Extracted material Block Start
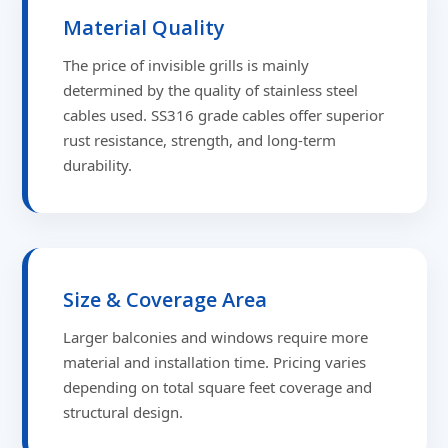
Material Quality
The price of invisible grills is mainly
determined by the quality of stainless steel
cables used. SS316 grade cables offer superior
rust resistance, strength, and long-term
durability.
Size & Coverage Area
Larger balconies and windows require more
material and installation time. Pricing varies
depending on total square feet coverage and
structural design.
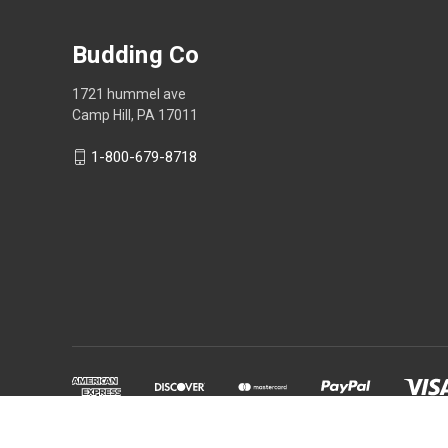
Budding Co
1721 hummel ave
Camp Hill, PA 17011
1-800-679-8718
Extracted material Block End
No picture should be included when the data are set down again exactly.

§ **Answer space**
Material Quality
The price of invisible grills is mainly
determined by the quality of stainless steel
cables used. SS316 grade cables offer superior
rust resistance, strength, and long-term
durability.
Size & Coverage Area
Larger balconies and windows require more
material and installation time. Pricing varies
depending on total square feet coverage and
structural design.
Budding Co
1721 hummel ave
Camp Hill, PA 17011
1-800-679-8718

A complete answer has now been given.